» Work instructions
Every line of the entries below from the one containing "16: (363, 422, 8.95)" to the one containing "30: (309, 430, 8.69)", both ends included, must be written out exactly. No other line belongs in the answer.

» Supplied entries
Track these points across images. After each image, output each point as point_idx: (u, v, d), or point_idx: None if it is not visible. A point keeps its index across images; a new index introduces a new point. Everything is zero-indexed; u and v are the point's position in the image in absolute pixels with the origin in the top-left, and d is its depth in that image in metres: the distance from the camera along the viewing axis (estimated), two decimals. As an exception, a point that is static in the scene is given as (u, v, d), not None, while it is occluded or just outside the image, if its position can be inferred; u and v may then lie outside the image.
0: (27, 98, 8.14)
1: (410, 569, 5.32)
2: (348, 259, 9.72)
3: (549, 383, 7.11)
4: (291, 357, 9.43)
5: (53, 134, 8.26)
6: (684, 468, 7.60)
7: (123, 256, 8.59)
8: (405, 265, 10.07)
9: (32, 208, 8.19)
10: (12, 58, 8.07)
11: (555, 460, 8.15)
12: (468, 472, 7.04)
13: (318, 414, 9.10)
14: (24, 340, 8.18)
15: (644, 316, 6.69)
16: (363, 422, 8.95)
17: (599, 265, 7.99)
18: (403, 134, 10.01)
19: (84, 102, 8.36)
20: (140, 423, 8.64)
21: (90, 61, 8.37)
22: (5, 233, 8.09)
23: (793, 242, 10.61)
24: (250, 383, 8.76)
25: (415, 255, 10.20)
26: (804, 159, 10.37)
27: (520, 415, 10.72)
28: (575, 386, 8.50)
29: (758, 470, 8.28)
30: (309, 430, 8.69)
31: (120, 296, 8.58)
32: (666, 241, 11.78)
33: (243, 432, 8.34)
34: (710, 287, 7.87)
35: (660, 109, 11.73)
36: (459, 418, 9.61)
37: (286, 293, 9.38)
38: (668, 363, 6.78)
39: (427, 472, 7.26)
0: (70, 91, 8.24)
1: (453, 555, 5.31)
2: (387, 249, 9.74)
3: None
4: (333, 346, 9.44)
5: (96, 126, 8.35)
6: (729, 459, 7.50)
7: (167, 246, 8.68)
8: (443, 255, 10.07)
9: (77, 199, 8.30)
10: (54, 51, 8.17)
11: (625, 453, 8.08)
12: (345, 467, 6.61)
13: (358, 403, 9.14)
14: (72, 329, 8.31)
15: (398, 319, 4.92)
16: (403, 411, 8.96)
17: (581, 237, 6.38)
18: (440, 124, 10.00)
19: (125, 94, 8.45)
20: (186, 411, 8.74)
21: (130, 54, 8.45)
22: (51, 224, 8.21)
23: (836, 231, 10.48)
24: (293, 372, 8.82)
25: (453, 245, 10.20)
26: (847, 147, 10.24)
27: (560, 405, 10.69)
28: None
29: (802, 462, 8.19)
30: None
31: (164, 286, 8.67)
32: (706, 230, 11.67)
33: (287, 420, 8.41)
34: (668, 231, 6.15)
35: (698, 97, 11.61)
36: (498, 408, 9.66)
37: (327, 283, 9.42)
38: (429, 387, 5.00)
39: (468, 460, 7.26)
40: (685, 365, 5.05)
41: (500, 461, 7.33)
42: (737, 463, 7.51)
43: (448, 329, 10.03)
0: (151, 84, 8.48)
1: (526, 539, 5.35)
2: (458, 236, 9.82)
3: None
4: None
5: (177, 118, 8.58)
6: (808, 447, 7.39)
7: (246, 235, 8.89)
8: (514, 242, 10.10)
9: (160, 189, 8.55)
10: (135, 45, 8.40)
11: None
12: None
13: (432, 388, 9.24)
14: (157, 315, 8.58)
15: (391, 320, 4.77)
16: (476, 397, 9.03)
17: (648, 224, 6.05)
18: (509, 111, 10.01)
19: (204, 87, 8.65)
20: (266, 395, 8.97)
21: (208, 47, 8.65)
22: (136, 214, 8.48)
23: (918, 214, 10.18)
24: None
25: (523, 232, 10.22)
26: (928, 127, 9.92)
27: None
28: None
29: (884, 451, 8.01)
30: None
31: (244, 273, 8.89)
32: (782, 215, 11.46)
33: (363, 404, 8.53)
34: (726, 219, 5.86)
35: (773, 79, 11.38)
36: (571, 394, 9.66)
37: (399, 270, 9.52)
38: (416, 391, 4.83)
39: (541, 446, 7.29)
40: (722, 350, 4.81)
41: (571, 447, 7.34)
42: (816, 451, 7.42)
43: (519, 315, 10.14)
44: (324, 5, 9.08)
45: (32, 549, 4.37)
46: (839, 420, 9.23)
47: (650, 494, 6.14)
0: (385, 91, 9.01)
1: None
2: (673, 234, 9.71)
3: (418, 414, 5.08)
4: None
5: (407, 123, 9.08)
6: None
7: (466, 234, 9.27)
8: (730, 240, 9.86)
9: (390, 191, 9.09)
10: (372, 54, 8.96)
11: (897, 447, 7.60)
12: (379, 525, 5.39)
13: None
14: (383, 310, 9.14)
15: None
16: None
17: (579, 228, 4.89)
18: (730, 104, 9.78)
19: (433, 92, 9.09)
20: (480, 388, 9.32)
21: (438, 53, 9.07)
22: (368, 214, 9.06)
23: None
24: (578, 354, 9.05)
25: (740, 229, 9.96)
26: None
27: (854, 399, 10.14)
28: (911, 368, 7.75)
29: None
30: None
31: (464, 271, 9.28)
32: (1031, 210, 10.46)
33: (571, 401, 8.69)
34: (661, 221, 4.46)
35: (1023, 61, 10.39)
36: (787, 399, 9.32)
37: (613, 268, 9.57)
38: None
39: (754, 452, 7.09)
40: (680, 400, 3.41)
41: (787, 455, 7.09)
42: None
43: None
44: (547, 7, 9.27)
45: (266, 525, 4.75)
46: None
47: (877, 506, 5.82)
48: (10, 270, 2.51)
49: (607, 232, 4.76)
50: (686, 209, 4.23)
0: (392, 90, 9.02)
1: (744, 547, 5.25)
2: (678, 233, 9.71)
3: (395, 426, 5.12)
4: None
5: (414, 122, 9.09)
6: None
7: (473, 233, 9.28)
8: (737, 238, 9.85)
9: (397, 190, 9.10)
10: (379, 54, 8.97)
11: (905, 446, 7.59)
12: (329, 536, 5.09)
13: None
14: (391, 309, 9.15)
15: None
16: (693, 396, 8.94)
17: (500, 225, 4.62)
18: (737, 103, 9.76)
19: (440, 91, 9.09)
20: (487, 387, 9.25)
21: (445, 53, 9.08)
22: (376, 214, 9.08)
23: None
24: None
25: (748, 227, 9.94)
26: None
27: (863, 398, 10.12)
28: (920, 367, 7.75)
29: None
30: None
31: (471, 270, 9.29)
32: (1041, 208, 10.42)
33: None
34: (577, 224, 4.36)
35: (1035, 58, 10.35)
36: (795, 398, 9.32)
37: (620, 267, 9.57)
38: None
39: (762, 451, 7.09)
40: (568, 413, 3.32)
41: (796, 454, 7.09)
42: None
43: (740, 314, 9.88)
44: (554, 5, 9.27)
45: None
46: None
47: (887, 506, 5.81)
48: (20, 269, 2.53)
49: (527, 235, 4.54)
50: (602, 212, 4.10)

==

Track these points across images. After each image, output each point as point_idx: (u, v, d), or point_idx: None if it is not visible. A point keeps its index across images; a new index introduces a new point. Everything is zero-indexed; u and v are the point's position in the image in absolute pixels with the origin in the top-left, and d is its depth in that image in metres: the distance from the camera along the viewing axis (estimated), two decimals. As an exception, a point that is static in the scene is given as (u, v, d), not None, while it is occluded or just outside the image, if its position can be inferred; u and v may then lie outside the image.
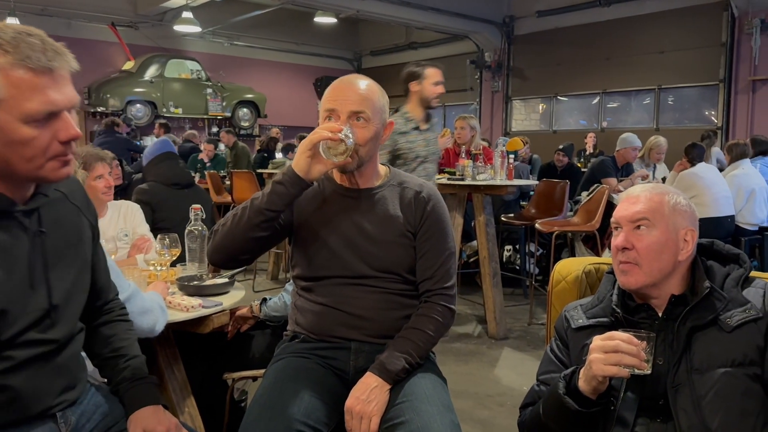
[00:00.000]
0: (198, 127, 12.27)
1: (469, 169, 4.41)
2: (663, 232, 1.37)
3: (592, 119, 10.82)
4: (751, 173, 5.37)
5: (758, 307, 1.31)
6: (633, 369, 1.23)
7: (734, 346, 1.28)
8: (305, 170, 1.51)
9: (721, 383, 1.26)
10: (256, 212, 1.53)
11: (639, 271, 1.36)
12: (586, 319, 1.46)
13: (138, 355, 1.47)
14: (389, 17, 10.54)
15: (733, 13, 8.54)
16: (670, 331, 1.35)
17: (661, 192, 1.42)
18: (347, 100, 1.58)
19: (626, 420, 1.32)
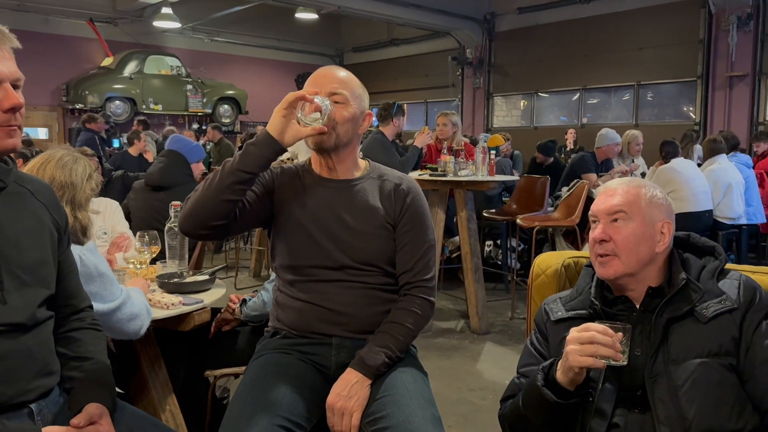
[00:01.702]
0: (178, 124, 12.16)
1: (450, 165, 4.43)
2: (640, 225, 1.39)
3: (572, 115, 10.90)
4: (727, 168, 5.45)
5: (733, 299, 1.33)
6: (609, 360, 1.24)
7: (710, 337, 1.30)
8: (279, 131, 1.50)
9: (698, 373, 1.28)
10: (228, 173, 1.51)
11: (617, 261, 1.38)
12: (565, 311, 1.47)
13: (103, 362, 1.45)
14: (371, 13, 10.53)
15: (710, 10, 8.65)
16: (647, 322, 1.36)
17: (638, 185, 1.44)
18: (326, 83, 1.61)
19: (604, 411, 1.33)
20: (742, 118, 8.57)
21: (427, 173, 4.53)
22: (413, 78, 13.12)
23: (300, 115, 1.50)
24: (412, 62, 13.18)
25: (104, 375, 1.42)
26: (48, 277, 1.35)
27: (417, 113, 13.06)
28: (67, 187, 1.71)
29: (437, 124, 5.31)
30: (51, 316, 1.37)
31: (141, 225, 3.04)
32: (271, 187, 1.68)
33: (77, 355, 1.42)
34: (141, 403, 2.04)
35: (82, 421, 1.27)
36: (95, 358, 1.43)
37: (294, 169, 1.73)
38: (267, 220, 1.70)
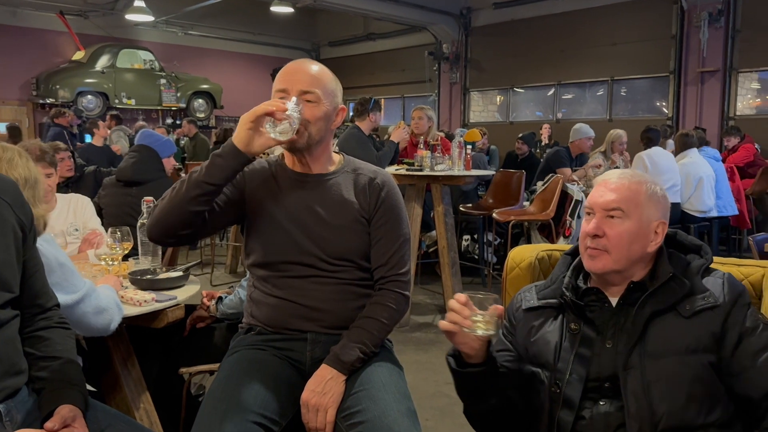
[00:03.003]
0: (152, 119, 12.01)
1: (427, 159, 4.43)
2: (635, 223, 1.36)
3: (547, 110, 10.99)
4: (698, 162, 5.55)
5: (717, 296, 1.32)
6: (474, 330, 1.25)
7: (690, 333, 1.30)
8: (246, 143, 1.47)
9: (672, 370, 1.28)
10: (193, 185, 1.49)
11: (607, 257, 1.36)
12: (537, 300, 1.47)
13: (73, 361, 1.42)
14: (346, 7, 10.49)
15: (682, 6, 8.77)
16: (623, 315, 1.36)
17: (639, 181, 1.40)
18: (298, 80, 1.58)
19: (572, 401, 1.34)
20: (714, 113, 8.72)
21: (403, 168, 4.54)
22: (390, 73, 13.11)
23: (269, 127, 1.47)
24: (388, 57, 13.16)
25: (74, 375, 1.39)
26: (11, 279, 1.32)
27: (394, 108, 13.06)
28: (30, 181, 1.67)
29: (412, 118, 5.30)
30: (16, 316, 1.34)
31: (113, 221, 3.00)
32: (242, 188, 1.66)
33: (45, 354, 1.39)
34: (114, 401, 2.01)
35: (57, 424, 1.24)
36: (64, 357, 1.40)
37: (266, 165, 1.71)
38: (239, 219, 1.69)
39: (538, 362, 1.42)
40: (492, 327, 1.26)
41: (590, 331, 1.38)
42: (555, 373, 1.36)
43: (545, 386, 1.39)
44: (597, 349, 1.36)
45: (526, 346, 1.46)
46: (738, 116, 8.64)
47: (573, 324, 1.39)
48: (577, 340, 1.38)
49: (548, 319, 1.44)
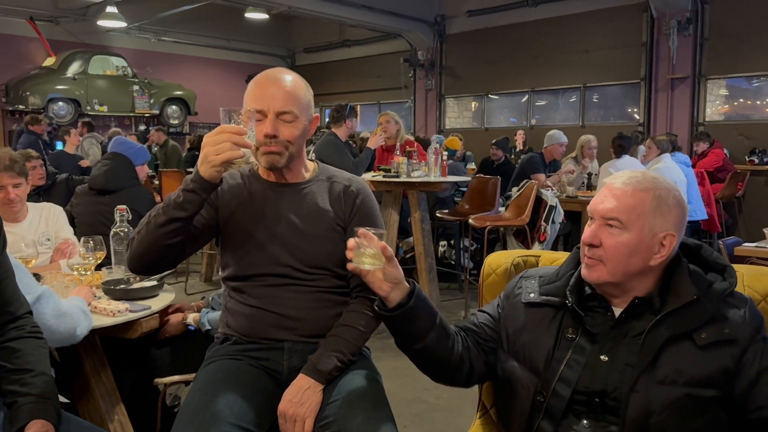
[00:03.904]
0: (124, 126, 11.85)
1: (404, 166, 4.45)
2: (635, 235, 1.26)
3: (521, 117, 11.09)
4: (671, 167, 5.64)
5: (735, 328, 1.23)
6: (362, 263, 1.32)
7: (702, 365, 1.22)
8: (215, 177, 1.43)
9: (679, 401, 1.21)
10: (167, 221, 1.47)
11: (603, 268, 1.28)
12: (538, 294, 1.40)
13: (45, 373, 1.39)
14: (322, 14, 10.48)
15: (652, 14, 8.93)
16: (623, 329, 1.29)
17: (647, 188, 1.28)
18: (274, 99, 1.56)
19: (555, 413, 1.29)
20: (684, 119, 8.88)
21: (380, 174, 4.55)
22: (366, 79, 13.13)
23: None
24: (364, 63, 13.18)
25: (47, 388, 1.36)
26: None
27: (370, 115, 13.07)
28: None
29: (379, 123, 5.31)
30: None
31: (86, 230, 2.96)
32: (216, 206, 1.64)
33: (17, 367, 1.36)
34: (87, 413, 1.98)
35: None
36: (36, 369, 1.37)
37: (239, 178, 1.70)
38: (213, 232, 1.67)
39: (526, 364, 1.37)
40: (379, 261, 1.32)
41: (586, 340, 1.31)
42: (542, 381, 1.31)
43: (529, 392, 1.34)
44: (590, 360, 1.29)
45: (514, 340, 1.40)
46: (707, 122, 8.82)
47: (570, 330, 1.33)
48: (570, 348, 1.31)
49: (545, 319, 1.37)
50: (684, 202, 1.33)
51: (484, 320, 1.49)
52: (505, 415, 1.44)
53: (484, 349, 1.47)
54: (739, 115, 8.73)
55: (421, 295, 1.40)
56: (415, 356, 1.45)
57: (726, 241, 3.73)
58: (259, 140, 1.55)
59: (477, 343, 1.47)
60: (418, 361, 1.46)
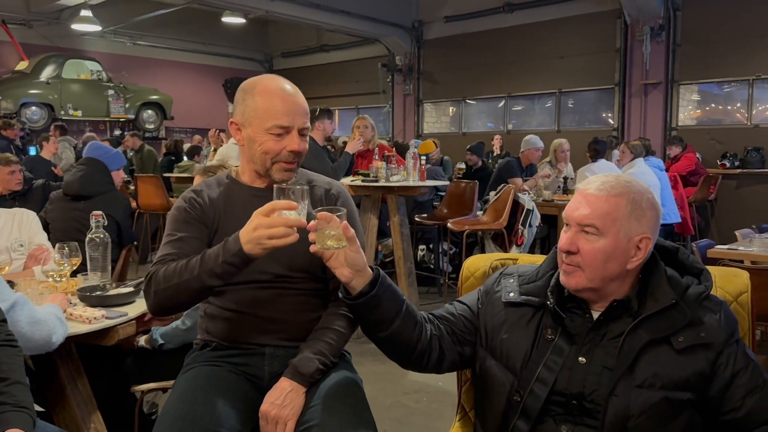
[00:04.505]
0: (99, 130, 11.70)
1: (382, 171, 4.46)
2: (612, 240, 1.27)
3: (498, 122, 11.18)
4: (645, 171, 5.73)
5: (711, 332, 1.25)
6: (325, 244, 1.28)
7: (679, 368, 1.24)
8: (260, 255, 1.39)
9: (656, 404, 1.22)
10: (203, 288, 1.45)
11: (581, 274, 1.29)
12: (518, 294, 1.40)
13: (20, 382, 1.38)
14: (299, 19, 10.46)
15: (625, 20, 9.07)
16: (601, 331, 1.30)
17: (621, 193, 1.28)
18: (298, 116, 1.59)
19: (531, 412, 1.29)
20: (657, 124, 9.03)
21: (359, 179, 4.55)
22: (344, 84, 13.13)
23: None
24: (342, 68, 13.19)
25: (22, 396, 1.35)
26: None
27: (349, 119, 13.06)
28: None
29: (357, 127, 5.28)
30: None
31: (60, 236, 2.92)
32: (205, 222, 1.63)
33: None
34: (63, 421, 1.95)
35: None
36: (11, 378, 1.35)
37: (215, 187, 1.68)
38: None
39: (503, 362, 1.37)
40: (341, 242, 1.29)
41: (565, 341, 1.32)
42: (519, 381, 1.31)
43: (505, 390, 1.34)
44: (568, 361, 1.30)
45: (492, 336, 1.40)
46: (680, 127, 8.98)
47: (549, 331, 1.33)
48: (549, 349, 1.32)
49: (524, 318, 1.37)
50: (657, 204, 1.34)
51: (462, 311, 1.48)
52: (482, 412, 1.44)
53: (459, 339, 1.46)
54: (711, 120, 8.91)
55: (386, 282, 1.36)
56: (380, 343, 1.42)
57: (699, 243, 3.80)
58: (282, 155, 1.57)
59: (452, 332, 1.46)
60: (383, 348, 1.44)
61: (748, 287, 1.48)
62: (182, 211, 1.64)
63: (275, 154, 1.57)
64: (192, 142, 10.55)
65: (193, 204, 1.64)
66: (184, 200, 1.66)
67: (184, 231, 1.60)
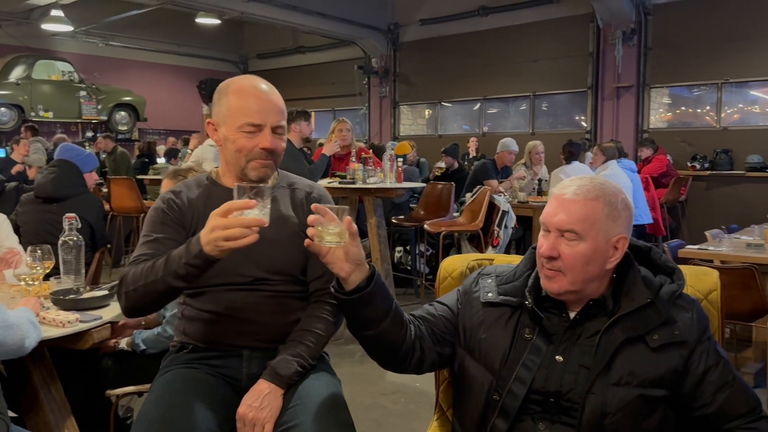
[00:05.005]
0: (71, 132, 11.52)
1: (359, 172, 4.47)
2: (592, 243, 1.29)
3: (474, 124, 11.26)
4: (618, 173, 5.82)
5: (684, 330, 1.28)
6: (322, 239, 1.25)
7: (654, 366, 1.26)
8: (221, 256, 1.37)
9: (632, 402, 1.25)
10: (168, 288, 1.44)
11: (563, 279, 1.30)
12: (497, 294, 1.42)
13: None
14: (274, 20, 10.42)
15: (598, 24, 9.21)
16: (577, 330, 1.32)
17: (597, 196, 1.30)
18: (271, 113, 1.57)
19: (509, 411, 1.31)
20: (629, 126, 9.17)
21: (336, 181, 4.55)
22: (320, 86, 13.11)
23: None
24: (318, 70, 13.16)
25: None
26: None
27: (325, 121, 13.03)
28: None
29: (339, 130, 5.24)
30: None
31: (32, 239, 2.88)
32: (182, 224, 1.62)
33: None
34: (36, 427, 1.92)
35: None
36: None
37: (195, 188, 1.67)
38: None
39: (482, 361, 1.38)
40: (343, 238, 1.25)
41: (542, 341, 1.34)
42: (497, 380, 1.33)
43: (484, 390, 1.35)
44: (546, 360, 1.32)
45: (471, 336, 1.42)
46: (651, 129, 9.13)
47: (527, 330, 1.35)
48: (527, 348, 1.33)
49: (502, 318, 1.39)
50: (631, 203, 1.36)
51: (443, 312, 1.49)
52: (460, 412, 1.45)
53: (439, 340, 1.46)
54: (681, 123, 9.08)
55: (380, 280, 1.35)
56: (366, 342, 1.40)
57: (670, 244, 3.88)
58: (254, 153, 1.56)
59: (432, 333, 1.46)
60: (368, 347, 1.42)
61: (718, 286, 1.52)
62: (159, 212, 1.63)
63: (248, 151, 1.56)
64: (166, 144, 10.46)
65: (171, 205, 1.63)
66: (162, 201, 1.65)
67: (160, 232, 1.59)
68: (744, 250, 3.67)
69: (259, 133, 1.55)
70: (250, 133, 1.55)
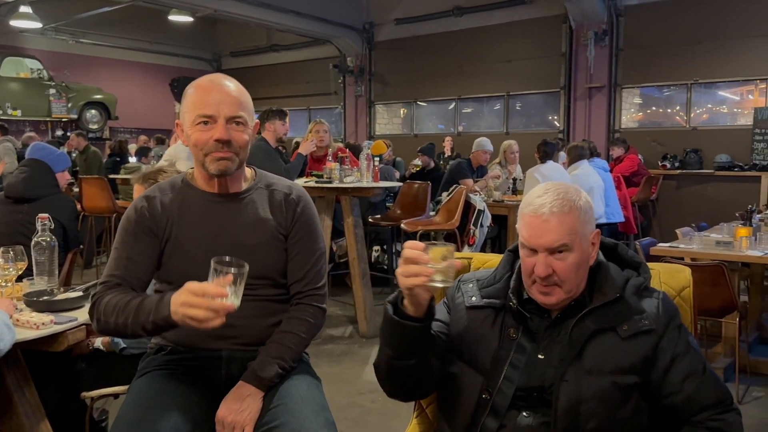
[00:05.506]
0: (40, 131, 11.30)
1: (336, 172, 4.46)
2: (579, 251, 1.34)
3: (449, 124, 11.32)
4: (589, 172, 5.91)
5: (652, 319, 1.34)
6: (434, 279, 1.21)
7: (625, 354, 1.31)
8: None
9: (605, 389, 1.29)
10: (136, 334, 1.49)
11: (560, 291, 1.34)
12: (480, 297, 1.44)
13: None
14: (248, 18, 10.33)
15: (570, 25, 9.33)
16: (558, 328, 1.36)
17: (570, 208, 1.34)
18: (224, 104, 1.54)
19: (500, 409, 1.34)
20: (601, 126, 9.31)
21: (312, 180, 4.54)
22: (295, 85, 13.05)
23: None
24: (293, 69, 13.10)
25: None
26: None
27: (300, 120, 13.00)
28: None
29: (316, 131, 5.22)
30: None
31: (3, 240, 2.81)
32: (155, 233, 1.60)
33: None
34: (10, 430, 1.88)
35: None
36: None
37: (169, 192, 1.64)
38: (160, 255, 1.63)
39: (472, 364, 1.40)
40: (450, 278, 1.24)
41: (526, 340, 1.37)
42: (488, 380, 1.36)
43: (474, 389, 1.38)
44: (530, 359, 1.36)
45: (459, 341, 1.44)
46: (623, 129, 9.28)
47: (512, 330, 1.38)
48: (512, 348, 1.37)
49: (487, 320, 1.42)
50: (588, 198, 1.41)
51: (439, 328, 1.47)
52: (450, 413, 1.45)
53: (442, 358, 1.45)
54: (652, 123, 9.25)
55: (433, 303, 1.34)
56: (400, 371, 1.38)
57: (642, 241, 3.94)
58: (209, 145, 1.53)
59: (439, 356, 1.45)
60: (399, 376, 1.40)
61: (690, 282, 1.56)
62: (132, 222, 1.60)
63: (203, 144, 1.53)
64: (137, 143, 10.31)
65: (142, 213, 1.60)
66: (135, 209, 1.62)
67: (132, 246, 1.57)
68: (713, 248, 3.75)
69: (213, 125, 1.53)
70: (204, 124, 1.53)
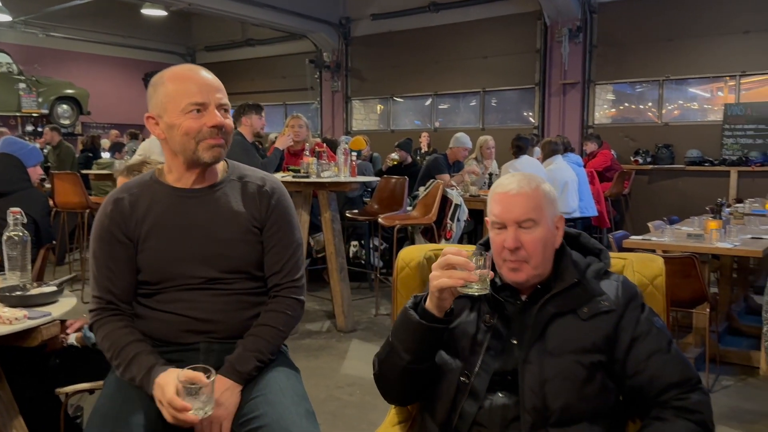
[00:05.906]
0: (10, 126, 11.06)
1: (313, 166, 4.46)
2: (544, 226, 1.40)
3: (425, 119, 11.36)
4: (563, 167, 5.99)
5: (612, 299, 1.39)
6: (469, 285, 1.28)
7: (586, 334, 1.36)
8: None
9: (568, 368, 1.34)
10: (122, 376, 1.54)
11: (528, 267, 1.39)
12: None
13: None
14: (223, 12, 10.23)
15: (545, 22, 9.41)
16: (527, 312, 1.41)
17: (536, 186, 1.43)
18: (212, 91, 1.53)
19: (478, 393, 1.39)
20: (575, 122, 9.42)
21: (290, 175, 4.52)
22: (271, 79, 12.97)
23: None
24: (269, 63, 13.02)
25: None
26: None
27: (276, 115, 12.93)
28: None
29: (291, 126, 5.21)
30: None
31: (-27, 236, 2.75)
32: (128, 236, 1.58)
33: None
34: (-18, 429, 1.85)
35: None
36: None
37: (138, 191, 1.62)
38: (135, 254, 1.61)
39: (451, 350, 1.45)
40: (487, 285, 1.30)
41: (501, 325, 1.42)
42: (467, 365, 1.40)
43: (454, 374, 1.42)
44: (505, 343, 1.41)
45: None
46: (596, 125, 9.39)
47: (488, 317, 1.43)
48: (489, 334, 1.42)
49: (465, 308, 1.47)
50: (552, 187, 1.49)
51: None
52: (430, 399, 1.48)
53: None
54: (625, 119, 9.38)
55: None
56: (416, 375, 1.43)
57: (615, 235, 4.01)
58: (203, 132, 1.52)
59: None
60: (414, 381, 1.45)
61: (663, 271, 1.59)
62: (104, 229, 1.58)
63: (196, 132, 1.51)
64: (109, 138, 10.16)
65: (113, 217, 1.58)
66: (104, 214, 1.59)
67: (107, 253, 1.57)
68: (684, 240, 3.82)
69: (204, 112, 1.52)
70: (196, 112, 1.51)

» Task response
16: (363, 422, 8.95)
17: (599, 265, 7.99)
18: (403, 134, 10.01)
19: (84, 102, 8.36)
20: (140, 423, 8.64)
21: (90, 61, 8.37)
22: (5, 233, 8.09)
23: (793, 242, 10.61)
24: (250, 383, 8.76)
25: (415, 255, 10.20)
26: (804, 159, 10.37)
27: (520, 415, 10.72)
28: (575, 386, 8.50)
29: (758, 470, 8.28)
30: (309, 430, 8.69)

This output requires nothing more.